Content starts

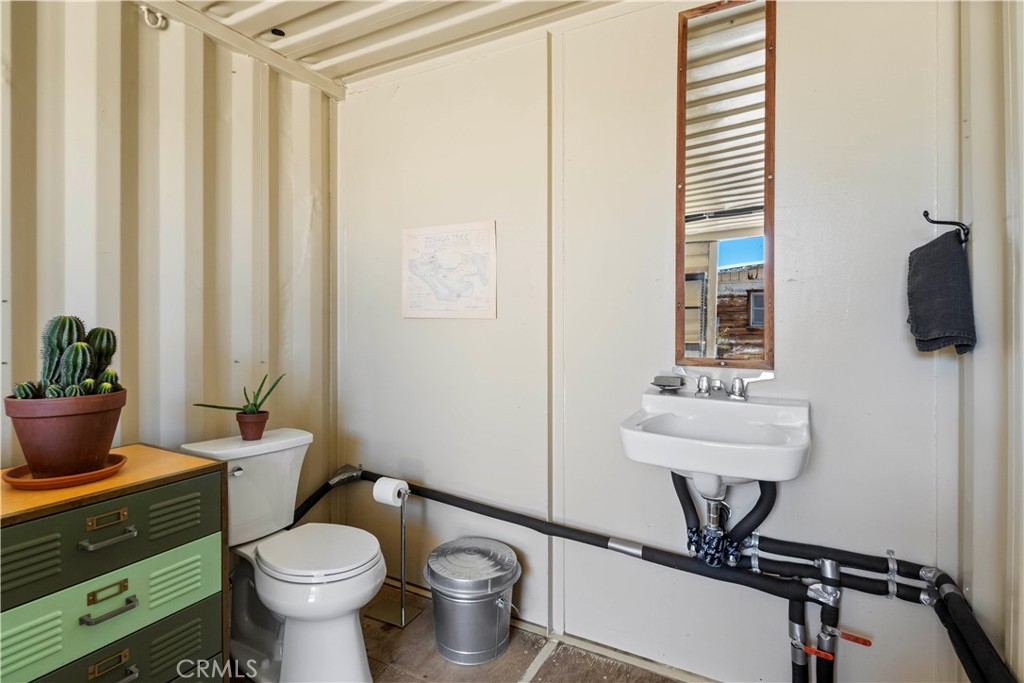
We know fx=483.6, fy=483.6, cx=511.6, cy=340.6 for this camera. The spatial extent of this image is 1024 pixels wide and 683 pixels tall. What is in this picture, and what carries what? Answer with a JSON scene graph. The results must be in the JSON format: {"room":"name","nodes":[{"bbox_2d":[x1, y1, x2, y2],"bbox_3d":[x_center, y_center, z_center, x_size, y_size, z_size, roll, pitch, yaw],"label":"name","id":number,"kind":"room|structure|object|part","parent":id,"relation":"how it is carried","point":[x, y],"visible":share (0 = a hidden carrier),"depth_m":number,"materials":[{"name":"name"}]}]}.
{"room":"bathroom","nodes":[
{"label":"bathroom","id":0,"kind":"room"},
{"bbox_2d":[0,0,336,528],"bbox_3d":[-1.489,-0.023,1.434,0.119,2.497,2.320,1,1,29],"label":"left wall","id":1,"kind":"structure","parent":0,"point":[199,345],"depth_m":1.77,"materials":[{"name":"beige metal"}]},
{"bbox_2d":[139,3,167,29],"bbox_3d":[-1.289,-1.164,1.738,0.066,0.068,0.063,1,1,29],"label":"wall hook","id":2,"kind":"object","parent":1,"relation":"attached to","point":[159,16],"visible":0.95,"depth_m":1.73,"materials":[{"name":"white metal"}]},
{"bbox_2d":[141,0,635,93],"bbox_3d":[-0.275,-1.273,0.800,3.115,0.117,2.667,1,1,29],"label":"ceiling","id":3,"kind":"structure","parent":0,"point":[337,74],"depth_m":1.92,"materials":[{"name":"beige metal"}]},
{"bbox_2d":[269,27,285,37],"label":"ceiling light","id":4,"kind":"object","parent":3,"relation":"in","point":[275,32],"visible":0.89,"depth_m":1.99,"materials":[{"name":"black"}]},
{"bbox_2d":[195,581,690,682],"bbox_3d":[-0.276,1.237,0.781,2.842,0.099,2.620,1,1,29],"label":"floor","id":5,"kind":"structure","parent":0,"point":[546,668],"depth_m":1.77,"materials":[{"name":"brown"}]},
{"bbox_2d":[0,444,228,682],"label":"chest of drawers","id":6,"kind":"object","parent":5,"relation":"on","point":[121,504],"visible":0.98,"depth_m":1.20,"materials":[{"name":"green"}]},
{"bbox_2d":[1,454,127,489],"bbox_3d":[-1.157,0.343,1.267,0.248,0.023,0.246,1,1,29],"label":"plant saucer","id":7,"kind":"object","parent":6,"relation":"on","point":[53,480],"visible":0.61,"depth_m":1.21,"materials":[{"name":"orange ceramic"}]},
{"bbox_2d":[5,387,125,476],"bbox_3d":[-1.164,0.238,1.274,0.246,0.192,0.244,1,1,29],"label":"plant pot","id":8,"kind":"object","parent":7,"relation":"on","point":[61,419],"visible":0.89,"depth_m":1.20,"materials":[{"name":"brown ceramic"}]},
{"bbox_2d":[10,316,119,397],"bbox_3d":[-1.166,0.055,1.273,0.202,0.251,0.235,1,1,29],"label":"cactus","id":9,"kind":"object","parent":8,"relation":"in","point":[69,365],"visible":0.71,"depth_m":1.25,"materials":[{"name":"green plant"}]},
{"bbox_3d":[-0.953,0.424,1.147,0.026,0.029,0.064,1,1,29],"label":"handle","id":10,"kind":"part","parent":6,"relation":"part of","materials":[{"name":"silver metal"}]},
{"bbox_3d":[-0.955,0.468,1.157,0.047,0.017,0.089,1,1,29],"label":"drawer handle","id":11,"kind":"part","parent":6,"relation":"part of","materials":[{"name":"silver metal"}]},
{"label":"handle","id":12,"kind":"part","parent":6,"relation":"part of","materials":[{"name":"silver metal"}]},
{"bbox_3d":[-0.931,0.623,1.132,0.043,0.018,0.091,1,1,29],"label":"drawer pull","id":13,"kind":"part","parent":6,"relation":"part of","materials":[{"name":"silver metal"}]},
{"bbox_3d":[-0.938,0.762,1.140,0.029,0.036,0.071,1,1,29],"label":"drawer pull","id":14,"kind":"part","parent":6,"relation":"part of","materials":[{"name":"silver metal"}]},
{"bbox_3d":[-0.962,0.474,1.156,0.029,0.188,0.495,1,1,29],"label":"drawer","id":15,"kind":"part","parent":6,"relation":"part of","materials":[{"name":"green"}]},
{"bbox_3d":[-0.960,0.620,1.161,0.031,0.168,0.515,1,1,29],"label":"drawer","id":16,"kind":"part","parent":6,"relation":"part of","materials":[{"name":"green"}]},
{"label":"drawer pull","id":17,"kind":"part","parent":6,"relation":"part of","materials":[{"name":"silver metal"}]},
{"bbox_2d":[179,427,386,682],"bbox_3d":[-0.773,0.786,1.732,0.768,0.785,0.469,1,1,29],"label":"toilet","id":18,"kind":"object","parent":5,"relation":"on","point":[353,666],"visible":0.89,"depth_m":1.66,"materials":[{"name":"white ceramic"}]},
{"bbox_3d":[-0.997,0.466,1.750,0.047,0.029,0.043,1,1,29],"label":"flush lever","id":19,"kind":"part","parent":18,"relation":"part of","materials":[{"name":"silver metal"}]},
{"bbox_2d":[235,409,268,440],"bbox_3d":[-1.011,0.333,1.890,0.116,0.096,0.114,1,1,29],"label":"flower pot","id":20,"kind":"object","parent":18,"relation":"on","point":[243,433],"visible":0.94,"depth_m":1.85,"materials":[{"name":"ceramic"}]},
{"bbox_2d":[192,372,284,413],"bbox_3d":[-1.005,0.218,1.835,0.314,0.206,0.192,-1,1,-30],"label":"aloe plant","id":21,"kind":"object","parent":20,"relation":"in","point":[247,399],"visible":0.89,"depth_m":1.84,"materials":[{"name":"green plant"}]},
{"bbox_3d":[-0.687,0.733,1.747,0.450,0.042,0.386,1,1,29],"label":"toilet lid","id":22,"kind":"part","parent":18,"relation":"part of","materials":[{"name":"white plastic"}]},
{"bbox_2d":[367,476,421,626],"bbox_3d":[-0.488,0.877,2.037,0.179,0.584,0.156,1,1,29],"label":"toilet paper stand","id":23,"kind":"object","parent":5,"relation":"on","point":[403,614],"visible":0.79,"depth_m":2.03,"materials":[{"name":"silver metal"}]},
{"bbox_2d":[372,477,408,507],"bbox_3d":[-0.497,0.625,1.991,0.117,0.102,0.094,1,1,29],"label":"toilet paper roll","id":24,"kind":"object","parent":23,"relation":"on","point":[393,488],"visible":0.85,"depth_m":1.96,"materials":[{"name":"white paper"}]},
{"bbox_2d":[424,538,522,664],"bbox_3d":[-0.156,1.005,1.901,0.361,0.342,0.367,-1,2,-42],"label":"trash can","id":25,"kind":"object","parent":5,"relation":"on","point":[477,612],"visible":0.99,"depth_m":1.78,"materials":[{"name":"silver metal"}]},
{"bbox_2d":[333,0,962,682],"bbox_3d":[0.208,-0.062,1.917,2.408,2.494,0.124,1,1,29],"label":"back wall","id":26,"kind":"structure","parent":0,"point":[668,44],"depth_m":1.71,"materials":[{"name":"white paint"}]},
{"bbox_2d":[401,220,496,318],"bbox_3d":[-0.291,-0.304,2.128,0.478,0.392,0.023,1,1,29],"label":"map","id":27,"kind":"object","parent":26,"relation":"attached to","point":[445,295],"visible":0.99,"depth_m":2.11,"materials":[{"name":"paper"}]},
{"bbox_2d":[317,467,1006,682],"bbox_3d":[0.006,0.713,1.610,2.692,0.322,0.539,1,1,29],"label":"pipes","id":28,"kind":"object","parent":26,"relation":"attached to","point":[481,512],"visible":0.8,"depth_m":1.45,"materials":[{"name":"black rubber"}]},
{"bbox_2d":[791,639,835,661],"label":"shut-off valve","id":29,"kind":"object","parent":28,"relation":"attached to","point":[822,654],"visible":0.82,"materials":[{"name":"red metal"}]},
{"bbox_2d":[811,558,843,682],"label":"pipe","id":30,"kind":"object","parent":28,"relation":"attached to","point":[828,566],"visible":0.96,"depth_m":1.37,"materials":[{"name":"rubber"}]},
{"bbox_2d":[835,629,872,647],"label":"shut-off valve","id":31,"kind":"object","parent":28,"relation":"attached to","point":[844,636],"visible":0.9,"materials":[{"name":"red metal"}]},
{"bbox_2d":[619,389,810,489],"bbox_3d":[0.586,0.319,1.393,0.512,0.272,0.464,1,1,29],"label":"sink","id":32,"kind":"object","parent":26,"relation":"attached to","point":[748,409],"visible":0.92,"depth_m":1.33,"materials":[{"name":"white ceramic"}]},
{"bbox_2d":[650,374,684,391],"bbox_3d":[0.526,0.144,1.635,0.109,0.039,0.096,1,1,29],"label":"soap dish","id":33,"kind":"object","parent":32,"relation":"on","point":[658,385],"visible":0.99,"depth_m":1.61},
{"bbox_2d":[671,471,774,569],"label":"drain pipe","id":34,"kind":"object","parent":32,"relation":"attached to","point":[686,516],"visible":0.7,"depth_m":1.45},
{"bbox_2d":[674,365,773,401],"bbox_3d":[0.637,0.133,1.500,0.309,0.094,0.160,1,1,29],"label":"faucet","id":35,"kind":"object","parent":32,"relation":"on","point":[740,389],"visible":0.99,"depth_m":1.52,"materials":[{"name":"silver metal"}]},
{"bbox_2d":[674,0,775,371],"bbox_3d":[0.695,-0.500,1.584,0.317,1.225,0.025,1,1,29],"label":"mirror","id":36,"kind":"object","parent":26,"relation":"attached to","point":[712,38],"visible":0.99,"depth_m":1.58,"materials":[{"name":"brown mirror"}]},
{"bbox_2d":[922,211,969,243],"bbox_3d":[1.121,-0.295,1.255,0.110,0.082,0.044,1,1,29],"label":"towel hook","id":37,"kind":"object","parent":26,"relation":"attached to","point":[924,214],"visible":0.84,"depth_m":1.25,"materials":[{"name":"black metal"}]},
{"bbox_2d":[906,225,976,355],"bbox_3d":[1.105,-0.118,1.250,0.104,0.302,0.235,1,1,29],"label":"towel","id":38,"kind":"object","parent":37,"relation":"hanging from","point":[950,275],"visible":0.98,"depth_m":1.20,"materials":[{"name":"grey fabric"}]},
{"bbox_2d":[950,0,1023,682],"bbox_3d":[0.868,-0.013,0.569,0.117,2.484,1.818,1,1,29],"label":"right wall","id":39,"kind":"structure","parent":0,"point":[976,138],"depth_m":1.14,"materials":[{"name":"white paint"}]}
]}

Content ends

What you have to do: Search the material above for lines containing the string "towel", then pull them out.

Output for this task:
{"bbox_2d":[922,211,969,243],"bbox_3d":[1.121,-0.295,1.255,0.110,0.082,0.044,1,1,29],"label":"towel hook","id":37,"kind":"object","parent":26,"relation":"attached to","point":[924,214],"visible":0.84,"depth_m":1.25,"materials":[{"name":"black metal"}]},
{"bbox_2d":[906,225,976,355],"bbox_3d":[1.105,-0.118,1.250,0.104,0.302,0.235,1,1,29],"label":"towel","id":38,"kind":"object","parent":37,"relation":"hanging from","point":[950,275],"visible":0.98,"depth_m":1.20,"materials":[{"name":"grey fabric"}]},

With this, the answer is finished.